Provided text =
# From the Inside: Theory of Reinforcement Learning

by Vidya Muthukumar (Google Research Fellow, Simons Institute)

The roots of most, if not all, ideas in reinforcement learning (RL) can be traced back to the classical problem of multistage decision-making to maximize overall *reward*, introduced by Richard Bellman.^{1} The problem is called *multistage decision-making* because decisions made in the present impact the evolution of the state of the environment and rewards gleaned in the future. This problem has wide-ranging applications — spanning automatic aircraft control, robotics and large-scale inventory scheduling — but assumes that the impact of present decisions on the future is (at least approximately) known.

Reinforcement learning removes this fundamental premise, by asking whether we can *learn *to make decisions optimally from observed reward feedback. On reflection, we are likely to find a variant of RL in our daily lives, whether in learning to drive our new car up a steep mountain, or invest our savings to maximize long-term profit. Indeed, RL has close historical ties to artificial intelligence. These ties to AI could explain the unique way in which RL successes have captured the imagination of popular culture — the unveiling of a chess program that learns* *to beat a grand master, or robots that learn to do your dishes, brings excitement unmatched for now by other branches of ML.

Data records =
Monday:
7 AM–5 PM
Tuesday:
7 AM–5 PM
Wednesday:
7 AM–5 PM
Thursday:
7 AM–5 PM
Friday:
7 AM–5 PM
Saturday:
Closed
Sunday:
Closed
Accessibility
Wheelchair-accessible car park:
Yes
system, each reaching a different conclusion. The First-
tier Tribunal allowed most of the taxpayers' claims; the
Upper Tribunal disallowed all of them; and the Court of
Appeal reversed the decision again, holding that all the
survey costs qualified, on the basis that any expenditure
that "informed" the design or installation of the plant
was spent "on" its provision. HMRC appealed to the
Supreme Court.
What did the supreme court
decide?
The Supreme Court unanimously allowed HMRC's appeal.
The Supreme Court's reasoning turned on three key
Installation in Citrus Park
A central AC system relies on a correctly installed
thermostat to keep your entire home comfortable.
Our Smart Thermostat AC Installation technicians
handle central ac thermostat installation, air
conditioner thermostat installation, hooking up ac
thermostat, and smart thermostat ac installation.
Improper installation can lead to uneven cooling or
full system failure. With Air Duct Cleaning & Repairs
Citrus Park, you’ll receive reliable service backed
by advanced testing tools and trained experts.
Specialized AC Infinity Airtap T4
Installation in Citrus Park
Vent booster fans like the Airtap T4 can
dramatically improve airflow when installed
* * *
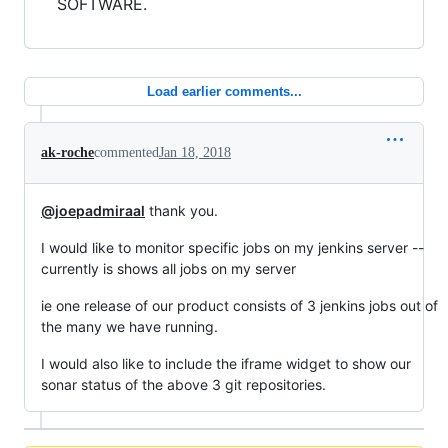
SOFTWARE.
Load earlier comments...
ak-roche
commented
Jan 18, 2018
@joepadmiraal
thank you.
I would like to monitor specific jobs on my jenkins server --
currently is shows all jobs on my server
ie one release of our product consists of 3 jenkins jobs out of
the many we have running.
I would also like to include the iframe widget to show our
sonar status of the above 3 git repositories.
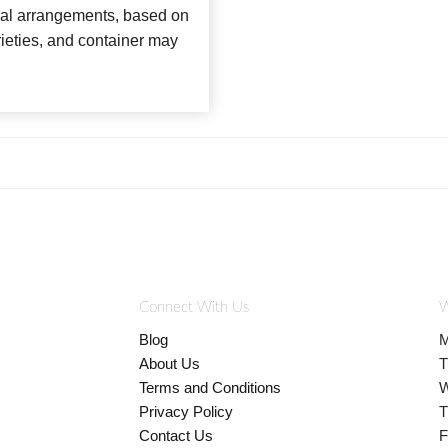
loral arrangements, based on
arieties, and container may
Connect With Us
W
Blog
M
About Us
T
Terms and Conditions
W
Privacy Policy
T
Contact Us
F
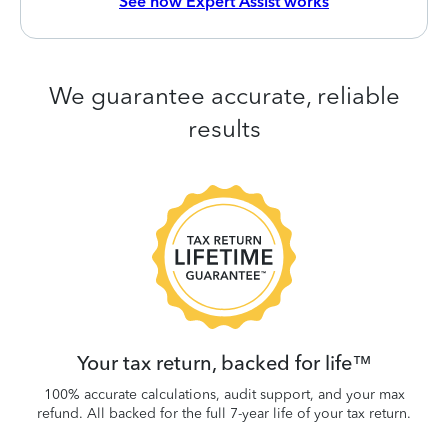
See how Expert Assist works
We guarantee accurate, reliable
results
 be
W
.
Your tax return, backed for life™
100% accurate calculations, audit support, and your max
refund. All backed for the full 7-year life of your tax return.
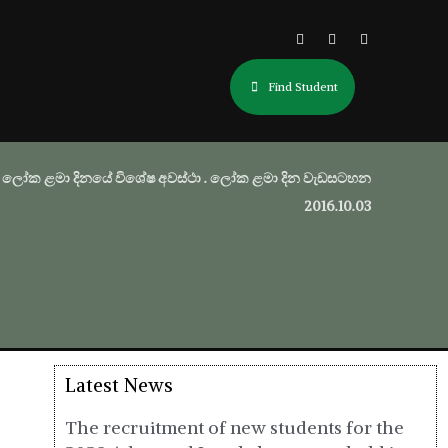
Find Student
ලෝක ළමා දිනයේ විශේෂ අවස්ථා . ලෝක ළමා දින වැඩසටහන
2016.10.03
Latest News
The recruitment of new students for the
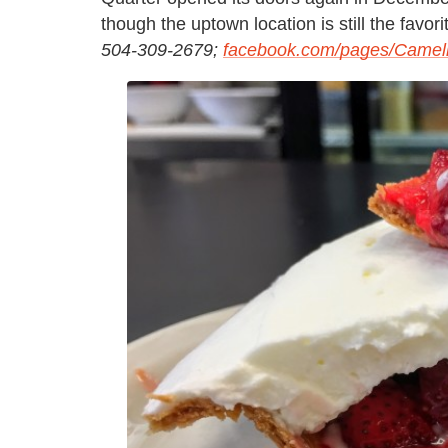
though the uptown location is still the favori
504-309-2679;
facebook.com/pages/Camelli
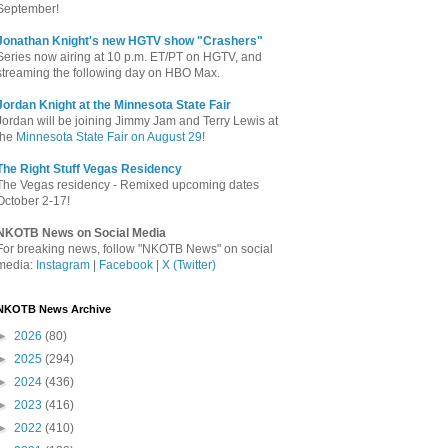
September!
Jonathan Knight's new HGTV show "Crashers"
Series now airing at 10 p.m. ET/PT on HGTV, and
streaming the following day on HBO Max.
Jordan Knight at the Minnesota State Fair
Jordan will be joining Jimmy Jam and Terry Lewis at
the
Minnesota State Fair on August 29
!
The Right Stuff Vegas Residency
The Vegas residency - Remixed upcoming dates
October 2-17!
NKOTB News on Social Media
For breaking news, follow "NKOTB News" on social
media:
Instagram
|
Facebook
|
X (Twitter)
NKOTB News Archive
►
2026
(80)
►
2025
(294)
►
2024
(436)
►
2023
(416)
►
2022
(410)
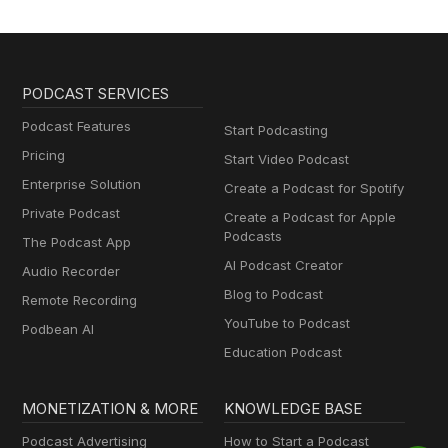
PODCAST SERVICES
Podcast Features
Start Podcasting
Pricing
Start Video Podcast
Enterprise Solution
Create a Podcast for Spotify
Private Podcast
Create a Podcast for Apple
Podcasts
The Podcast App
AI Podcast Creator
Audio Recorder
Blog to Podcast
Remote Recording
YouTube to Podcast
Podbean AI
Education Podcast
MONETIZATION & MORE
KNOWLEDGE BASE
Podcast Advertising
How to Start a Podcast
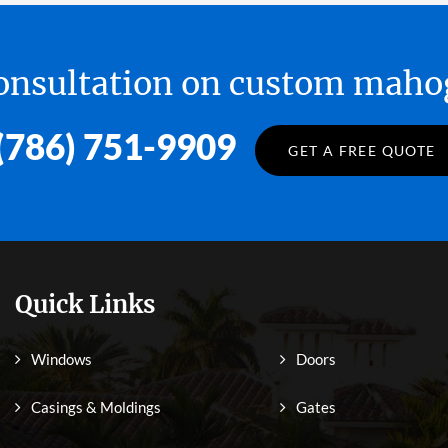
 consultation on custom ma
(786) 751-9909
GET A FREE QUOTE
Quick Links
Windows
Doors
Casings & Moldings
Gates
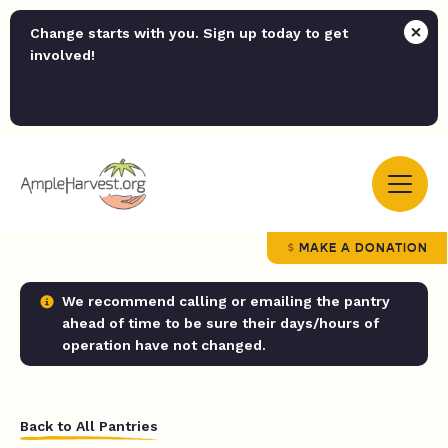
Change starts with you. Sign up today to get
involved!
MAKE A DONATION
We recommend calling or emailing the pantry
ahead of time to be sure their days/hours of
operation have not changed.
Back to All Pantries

Requirement A = In the reinforcement learning article, change "Richard Bellman" to "R. Bellman" in the passage starting at "# From the Inside: Theory" and ending at "least approximately) known.", then write out that passage.
Requirement B =
Answer these questions using the reinforcement learning article:
(i) Who introduced the classical problem of multistage decision-making?
(ii) Which premise of that problem does reinforcement learning remove?
(iii) With which field does reinforcement learning have close historical ties?
Requirement C = Carry on writing the reinforcement learning article from where it stops.
The rows are separate material from the reinforcement learning article.

Final answer A =
# From the Inside: Theory of Reinforcement Learning

by Vidya Muthukumar (Google Research Fellow, Simons Institute)

The roots of most, if not all, ideas in reinforcement learning (RL) can be traced back to the classical problem of multistage decision-making to maximize overall *reward*, introduced by R. Bellman.^{1} The problem is called *multistage decision-making* because decisions made in the present impact the evolution of the state of the environment and rewards gleaned in the future. This problem has wide-ranging applications — spanning automatic aircraft control, robotics and large-scale inventory scheduling — but assumes that the impact of present decisions on the future is (at least approximately) known.

Final answer B =
(i) Richard Bellman.
(ii) It removes the premise that the impact of present decisions on the future is known, at least approximately.
(iii) Artificial intelligence.

Final answer C =
Understanding the inner workings of these inventions is an entirely different matter. Classically, several ideas in the theory of RL arise organically out of approaches to *approximate *large-scale dynamic programming, and form a bedrock of ingredients for successful RL. The modern “success stories,” however, remain largely unexplained, even at an intuitive level. The celebrated network scientist Steven Strogatz perfectly articulates a sentiment about RL shared by the layman and the expert alike:

What is frustrating[…] is that the algorithms can’t articulate what they’re thinking. We don’t know why they work, so we don’t know if they can be trusted. AlphaZero givesevery appearanceof having discovered some important principles of chess, but it can’t share that understanding with us[…] As human beings, we want more than answers. We wantinsight.This is going to be a source of tension in our interactions with computers from now on.^{2}

This tension was alluded to by none other than Bellman himself, who recognized that the tremendous empirical potential of RL and optimal control is part of what makes obtaining this insight so difficult.^{3} And as we seek to move RL from the intellectual domain of gaming into high-stakes applications like autonomous driving and healthcare, this insight is increasingly important.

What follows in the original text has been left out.